🏥 ER Wait Time Simulation – What Statistics Teaches Engineers
Scenario:
You're a systems engineer at EmereTy Hospital. You must plan ER staffing using wait time data.
Patients arrive randomly, and wait times vary. Can you make smart decisions using data?
💡 What You Learn While You Play
Sample: The 60 patients in your simulation today. This is a manageable set of data collected to estimate larger trends.
Population: All potential ER patients who might come in during any hour, day, or season.
Why a sample? It's costly and impractical to track every single patient, so we collect and analyze samples to make predictions — this is called statistical inference.
Mean and percentiles: These help us determine what a typical wait time is (mean) and understand patient experience (percentiles show where most patients fall).
Median: The 50th percentile. It divides the sample in half and is less sensitive to extreme values.

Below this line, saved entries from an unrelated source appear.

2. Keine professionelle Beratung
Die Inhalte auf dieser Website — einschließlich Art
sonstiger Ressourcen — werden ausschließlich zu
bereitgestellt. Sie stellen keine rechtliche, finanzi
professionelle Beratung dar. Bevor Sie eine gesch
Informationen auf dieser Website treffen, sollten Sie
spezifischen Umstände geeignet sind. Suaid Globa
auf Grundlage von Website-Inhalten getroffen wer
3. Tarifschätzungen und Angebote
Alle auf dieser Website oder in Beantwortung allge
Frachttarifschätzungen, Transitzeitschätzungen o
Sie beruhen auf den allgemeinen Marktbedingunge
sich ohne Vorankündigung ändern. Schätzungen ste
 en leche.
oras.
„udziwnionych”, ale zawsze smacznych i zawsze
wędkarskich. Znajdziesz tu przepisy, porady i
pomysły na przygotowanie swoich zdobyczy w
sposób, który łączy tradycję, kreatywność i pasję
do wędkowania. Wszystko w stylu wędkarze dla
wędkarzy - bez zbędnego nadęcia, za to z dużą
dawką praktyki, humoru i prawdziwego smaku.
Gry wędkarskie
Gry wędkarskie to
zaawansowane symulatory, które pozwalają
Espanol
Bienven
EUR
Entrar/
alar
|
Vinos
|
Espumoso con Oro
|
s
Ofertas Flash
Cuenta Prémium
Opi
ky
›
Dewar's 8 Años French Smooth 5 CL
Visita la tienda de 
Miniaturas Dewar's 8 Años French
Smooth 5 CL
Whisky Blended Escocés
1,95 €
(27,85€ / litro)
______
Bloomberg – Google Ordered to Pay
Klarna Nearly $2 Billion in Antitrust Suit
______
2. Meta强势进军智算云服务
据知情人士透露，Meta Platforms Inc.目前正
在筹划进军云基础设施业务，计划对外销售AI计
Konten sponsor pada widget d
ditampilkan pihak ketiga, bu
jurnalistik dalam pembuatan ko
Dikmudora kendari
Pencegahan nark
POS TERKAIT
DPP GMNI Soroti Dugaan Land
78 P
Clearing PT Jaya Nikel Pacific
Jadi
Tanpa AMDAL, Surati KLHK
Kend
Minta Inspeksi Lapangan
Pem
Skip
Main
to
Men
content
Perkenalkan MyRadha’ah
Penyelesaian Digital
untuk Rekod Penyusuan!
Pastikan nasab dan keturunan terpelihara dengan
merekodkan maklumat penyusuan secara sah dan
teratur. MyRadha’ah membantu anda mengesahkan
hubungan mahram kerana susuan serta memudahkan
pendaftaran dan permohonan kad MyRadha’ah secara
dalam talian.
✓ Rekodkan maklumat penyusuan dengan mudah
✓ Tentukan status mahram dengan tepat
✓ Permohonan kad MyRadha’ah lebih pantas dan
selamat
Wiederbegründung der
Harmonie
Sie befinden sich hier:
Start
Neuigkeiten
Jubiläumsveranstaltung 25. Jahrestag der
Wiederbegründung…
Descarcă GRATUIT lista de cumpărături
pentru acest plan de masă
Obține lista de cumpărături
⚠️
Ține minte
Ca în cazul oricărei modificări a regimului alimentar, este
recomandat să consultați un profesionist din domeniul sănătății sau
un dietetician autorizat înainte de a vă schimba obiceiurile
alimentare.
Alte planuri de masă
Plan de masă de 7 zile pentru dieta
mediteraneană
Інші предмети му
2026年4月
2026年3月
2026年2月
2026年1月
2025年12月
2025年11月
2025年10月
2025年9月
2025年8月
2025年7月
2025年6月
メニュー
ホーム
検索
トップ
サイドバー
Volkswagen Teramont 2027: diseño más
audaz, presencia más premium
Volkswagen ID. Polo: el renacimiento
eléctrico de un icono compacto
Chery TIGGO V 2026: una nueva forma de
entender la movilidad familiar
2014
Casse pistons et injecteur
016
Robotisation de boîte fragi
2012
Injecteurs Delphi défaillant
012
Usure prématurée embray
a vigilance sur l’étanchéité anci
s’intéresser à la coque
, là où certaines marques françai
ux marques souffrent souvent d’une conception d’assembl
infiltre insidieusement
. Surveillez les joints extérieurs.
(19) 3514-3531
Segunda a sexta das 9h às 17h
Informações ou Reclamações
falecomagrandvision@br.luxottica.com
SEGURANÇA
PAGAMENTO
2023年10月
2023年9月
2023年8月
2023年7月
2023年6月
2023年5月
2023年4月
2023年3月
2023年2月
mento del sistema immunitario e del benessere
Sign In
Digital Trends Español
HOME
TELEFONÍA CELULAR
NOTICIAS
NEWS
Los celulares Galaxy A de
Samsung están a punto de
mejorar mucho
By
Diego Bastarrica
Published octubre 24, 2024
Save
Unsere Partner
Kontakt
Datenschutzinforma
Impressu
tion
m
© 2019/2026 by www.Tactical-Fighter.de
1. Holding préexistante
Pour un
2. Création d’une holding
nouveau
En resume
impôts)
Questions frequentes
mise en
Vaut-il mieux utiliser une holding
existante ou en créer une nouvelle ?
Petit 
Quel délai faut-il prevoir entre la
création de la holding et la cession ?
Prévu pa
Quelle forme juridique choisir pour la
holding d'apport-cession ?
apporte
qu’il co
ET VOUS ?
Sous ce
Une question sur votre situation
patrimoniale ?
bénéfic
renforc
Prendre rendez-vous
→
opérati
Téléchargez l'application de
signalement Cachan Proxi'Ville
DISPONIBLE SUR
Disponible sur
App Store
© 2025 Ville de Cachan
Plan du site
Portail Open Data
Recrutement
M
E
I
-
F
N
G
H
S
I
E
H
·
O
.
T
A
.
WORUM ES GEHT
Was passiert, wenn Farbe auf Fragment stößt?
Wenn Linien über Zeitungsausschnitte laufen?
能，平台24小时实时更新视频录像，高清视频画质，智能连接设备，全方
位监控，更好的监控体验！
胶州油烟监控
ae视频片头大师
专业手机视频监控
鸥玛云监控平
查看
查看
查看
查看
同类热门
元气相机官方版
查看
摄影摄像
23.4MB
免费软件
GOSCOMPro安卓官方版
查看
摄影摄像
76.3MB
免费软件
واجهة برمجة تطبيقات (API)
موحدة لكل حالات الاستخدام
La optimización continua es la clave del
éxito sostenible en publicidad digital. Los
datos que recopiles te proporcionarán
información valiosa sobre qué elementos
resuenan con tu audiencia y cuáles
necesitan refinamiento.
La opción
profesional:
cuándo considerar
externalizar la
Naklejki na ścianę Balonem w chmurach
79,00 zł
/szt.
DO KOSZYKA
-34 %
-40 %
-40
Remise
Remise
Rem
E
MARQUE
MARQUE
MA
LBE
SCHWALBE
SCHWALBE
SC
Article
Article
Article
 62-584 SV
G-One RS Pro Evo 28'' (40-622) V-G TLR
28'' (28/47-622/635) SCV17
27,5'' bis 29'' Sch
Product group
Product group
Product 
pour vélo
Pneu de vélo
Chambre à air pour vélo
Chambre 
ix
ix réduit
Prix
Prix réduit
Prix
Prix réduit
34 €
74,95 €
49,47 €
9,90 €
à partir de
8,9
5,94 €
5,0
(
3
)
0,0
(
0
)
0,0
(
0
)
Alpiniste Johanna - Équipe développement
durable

Variability: Not all patients wait the same amount of time. Standard deviation and percentiles help you understand the spread in wait times and plan for high and low demand hours.
Max Wait Time: Useful in identifying worst-case scenarios. Engineers must consider system extremes to plan safety buffers.
Overcrowded Cases: Shows how often the system fails to meet expectations (e.g., >60 minutes). This reveals if resources are insufficient.
Engineers' Role: Design smarter, more efficient systems — from staffing to layout — using this data. Whether in hospitals, factories, or power grids, statistics helps engineers predict, optimize, and control.
Distribution Shape: The histogram helps you visually identify patterns, such as whether wait times are normal, skewed, or multimodal.
Real-world relevance: This simulation mirrors real ER challenges — statistics helps hospitals reduce patient risk, improve satisfaction, and avoid costly overstaffing or delays.